The Company’s and the Target Companies’ managers have engaged Apsis Consultoria e Avaliações Ltda., a company enrolled with CNPJ/ME under No. 08.681.365/0001-30, with head office in the City of Rio de Janeiro, State of Rio de Janeiro, at Rua do Passeio, No. 62, 6th floor, Centro, ZIP Code 20021-290 (“Appraiser”) to prepare the appraisal report of the owners’ equity of the Target Companies at their respective book values (“Appraisal Reports”).
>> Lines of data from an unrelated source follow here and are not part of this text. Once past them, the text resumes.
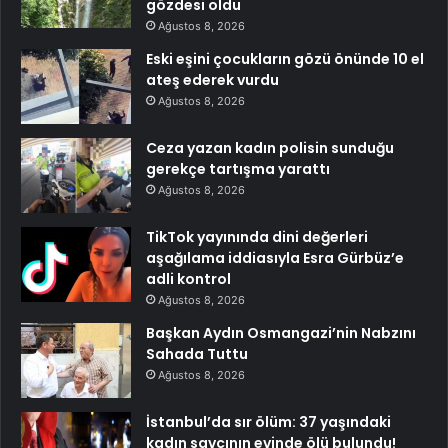
gözdesi oldu
Ağustos 8, 2026
Eski eşini çocukların gözü önünde 10 el
ateş ederek vurdu
Ağustos 8, 2026
Ceza yazan kadın polisin sunduğu
gerekçe tartışma yarattı
Ağustos 8, 2026
TikTok yayınında dini değerleri
aşağılama iddiasıyla Esra Gürbüz’e
adli kontrol
Ağustos 8, 2026
Başkan Aydın Osmangazi’nin Nabzını
Sahada Tuttu
Ağustos 8, 2026
İstanbul’da sır ölüm: 37 yaşındaki
kadın savcının evinde ölü bulundu!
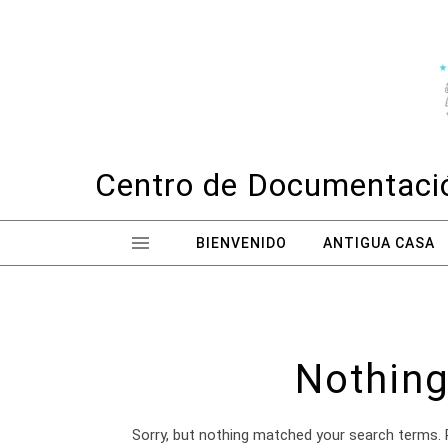
Skip to content
Centro de Documentació
BIENVENIDO
ANTIGUA CASA
Nothing
Sorry, but nothing matched your search terms. 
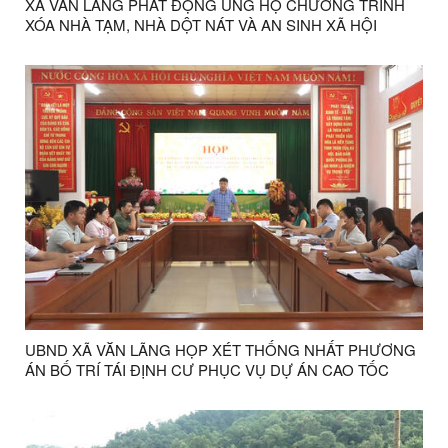
XÃ VĂN LÃNG PHÁT ĐỘNG ỦNG HỘ CHƯƠNG TRÌNH
XÓA NHÀ TẠM, NHÀ DỘT NÁT VÀ AN SINH XÃ HỘI
UBND XÃ VĂN LÃNG HỌP XÉT THỐNG NHẤT PHƯƠNG
ÁN BỐ TRÍ TÁI ĐỊNH CƯ PHỤC VỤ DỰ ÁN CAO TỐC
ĐỒNG ĐĂNG – TRÀ LĨNH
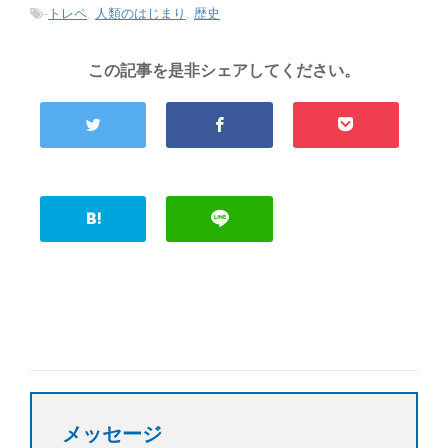
-
トレペ
,
人類のはじまり
,
歴史
この記事を是非シェアしてください。
メッセージ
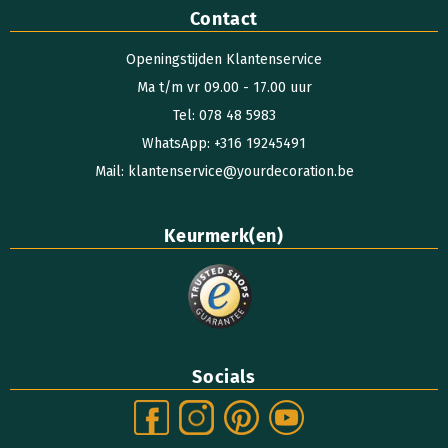
Contact
Openingstijden Klantenservice
Ma t/m vr 09.00 - 17.00 uur
Tel: 078 48 5983
WhatsApp: +316 19245491
Mail: klantenservice@yourdecoration.be
Keurmerk(en)
Socials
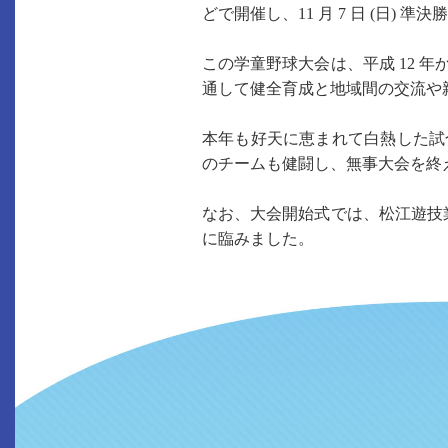
どで開催し、11 月 7 日 (日) 
この学童野球大会は、平成 12
通して健全育成と地域間の交流や
本年も好天に恵まれて白熱した試
のチームも健闘し、無事大会を終
なお、大会開始式では、松江遊技
に臨みました。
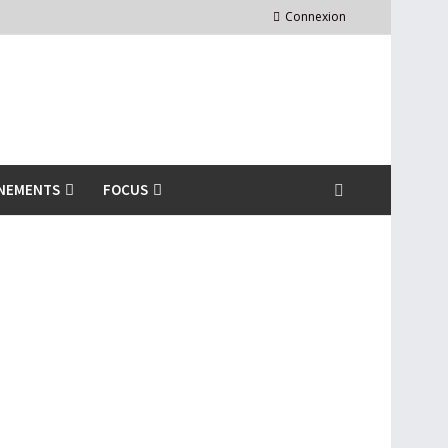
Connexion
NEMENTS
FOCUS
The appointment and engagement of the Appraiser will be submitted to ratification by the EGM, under paragraph one of article 227 of the Brazilian Corporation Law.
According to the Appraisal Reports, the sum of the total owners’ equity of the Companies for purposes of the Mergers is two billion, one hundred and twenty-six million, three hundred and forty-three thousand, five hundred and seventy-three reais and ninety-eight cents (BRL 2,126,343,573.98), and this will be the amount to be transferred to Suzano, observed that the individual amount of the net assets of each of the Target Companies in the respective Base Date is:
(i) Timber VII: five hundred and forty-five million, two hundred and forty-five thousand, four hundred and thirteen reais and fifty cents (BRL 545,245,413.50);
(ii) Pradaria: five hundred and forty-five million, one hundred and fifty thousand, six hundred and fifty-six reais and thirty-two cents (BRL 545,150,656.32);
(iii) Timber XX: five hundred and eighteen million, twenty-six thousand, nine hundred and twenty-two reais and forty-four cents (BRL 518.026.922,44);
(iv) Cabeceira: two hundred and forty-one million, forty-five thousand, seven hundred and twenty-five reais and eleven cents (BRL 241,045,725.11);
(v) Frigg Florestal: two hundred and seventy-six million, eight hundred and seventy-four thousand, eight hundred and fifty-six reais and sixty-one cents (BRL 276,874,856.61);
10.2. Disclosure of documents
The Protocol and Justification, Management Proposal for the EGM and the Appraisal Reports prepared for purposes of the Mergers, will be made available to the shareholders of the Company, as of the date hereof, at the head office of the Company, at the Investor Relations website of Suzano (ri.suzano.com.br), as well as at the websites of CVM (www.cvm.gov.br ) and B3 S.A. – Brasil, Bolsa, Balcão (www.b3.com.br).